Last but not least, these trade agreements also weaken democratically elected parliaments. Even if we leave aside that they reveal ever more issues outside the democratic polity, they impose an increasing number of rules on how the domestic regulatory process itself should be conducted – constraining political debate by the imposition of (equally hegemonic) numbers. And even if there were a possibility for national parliaments to intervene, the proliferation of rather obscure bodies, committees and working groups, with opaque and asymmetrical participation (qua officials, experts, stakeholders), make any accountability mechanisms difficult to implement in practice.
What Kind of International Cooperation? An Agenda for Social Democracy
International cooperation has stood at the heart of the social democratic project. The fact that the current forms of international cooperation give prominence to economic integration, when this form of cooperation is flawed in many respects, should not mean that social democracy should simply withdraw its support. In fact, international cooperation is today perhaps more necessary than ever – while the threats are intimately interconnected. Climate change threatens to endanger life on the Earth, while the problems of economic inequality, environmental damage and war/military conflicts will likely lead to ever larger migration waves. If environmental and social justice stand central to the peaceful, or joyful, sharing of Earth, what are the most important agenda points for social democracy today when it comes to international (economic) cooperation?
Support Cooperation under Different Objectives or Purposes
Placing liberalization of trade and investment in the centre of most advanced forms of economic cooperation engenders a range of biases and institutional flaws, as argued above: From the dominance of trade expertise, the suffocation of other normative concerns, to fragmentation of international space where trade seems not to be concerned with climate or migration.

> Job item A:
Rewrite the passage on international cooperation starting at "Support Cooperation under" and ending at "climate or migration.", replacing "liberalization" with "deregulation".
> Job item B:
Answer these questions on the passage about international cooperation:
(i) What does climate change threaten to endanger?
(ii) What kind of participation do the bodies, committees and working groups have?
(iii) What has stood at the heart of the social democratic project?
> Job item C:
Continue the passage on international cooperation and social democracy from the point where it stops.

> Records:
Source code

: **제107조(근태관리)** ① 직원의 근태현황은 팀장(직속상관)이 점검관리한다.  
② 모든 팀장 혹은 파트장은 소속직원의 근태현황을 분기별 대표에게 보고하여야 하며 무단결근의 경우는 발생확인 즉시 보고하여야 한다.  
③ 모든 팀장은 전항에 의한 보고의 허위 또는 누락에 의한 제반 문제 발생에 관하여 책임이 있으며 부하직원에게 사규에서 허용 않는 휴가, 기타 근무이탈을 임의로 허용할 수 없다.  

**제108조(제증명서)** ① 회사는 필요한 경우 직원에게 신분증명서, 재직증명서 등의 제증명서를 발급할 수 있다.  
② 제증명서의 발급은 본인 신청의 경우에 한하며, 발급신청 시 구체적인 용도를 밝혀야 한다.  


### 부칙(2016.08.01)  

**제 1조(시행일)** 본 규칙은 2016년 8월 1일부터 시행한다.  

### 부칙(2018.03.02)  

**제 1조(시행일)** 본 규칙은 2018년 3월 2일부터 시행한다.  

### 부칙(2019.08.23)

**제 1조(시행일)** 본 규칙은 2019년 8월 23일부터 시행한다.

> Answer section A:
Support Cooperation under Different Objectives or Purposes
Placing deregulation of trade and investment in the centre of most advanced forms of economic cooperation engenders a range of biases and institutional flaws, as argued above: From the dominance of trade expertise, the suffocation of other normative concerns, to fragmentation of international space where trade seems not to be concerned with climate or migration.

> Answer section B:
(i) Life on the Earth.
(ii) Opaque and asymmetrical participation (qua officials, experts, stakeholders).
(iii) International cooperation.

> Answer section C:
It would be crucial for social democracy to accept economic cooperation only if framed under different goals, for instance that of sustainable development or more radical ‘socio-ecologic transition’ visions (see here). Such more inclusive objectives would first make various kinds of expertise necessary, thereby allowing more space for the articulation and consideration of other normative concerns as well as recognizing the connections between various spheres, such as trade liberalization and its environmental effects. A disappointing attempt to suggest awareness of those links through – vertical (tacked on) – chapters on, say, Sustainable Development in mega-regional agreements, still attests to deeply fragmented, and ultimately irresponsible, thinking about international cooperation.
Stress inter-connections between previously separate fields of international cooperation
Climate, migration, tax or financial markets – all fields more or less separate from trade and investment, yet strong related. What will be the effect of further trade liberalization on CO2 emissions? (see here). Is the new trade agreement giving way to the FDI that will facilitate ‘land grabs’ and thus possibly lead to economic migration? Equally, will the EU’s trade agreements with various African blocks lead to the compartmentalization of African economic space, with different tariffs, rules, levels of access, openness – and pose troubles in the long run to possibly more effective internally-led economic prosperity? Or what is the relation between massive tax evasion in African countries and economic migration? (see more here).
The questions as to how various important fields of international cooperation interact and influence each other should not be pushed aside any further – as ultimately some political actors have recognized. One interesting step in this direction – even if far from robust enough – is the German economic ministry idea of a Marshall Plan for Africa. Putting migration concerns at its core, it aims to engage more seriously with economic under-development, bringing together such crucial issues as countering tax (evasion) and capital flight, the need to increase the tax base of African states, further reshaping the global legal economic order, and underscoring the role of public investment and the state in economic development. This timid step should be followed much more aggressively on the part of the EU. However, the Commission’s trade agenda ‘Trade For All’ does nothing of the kind.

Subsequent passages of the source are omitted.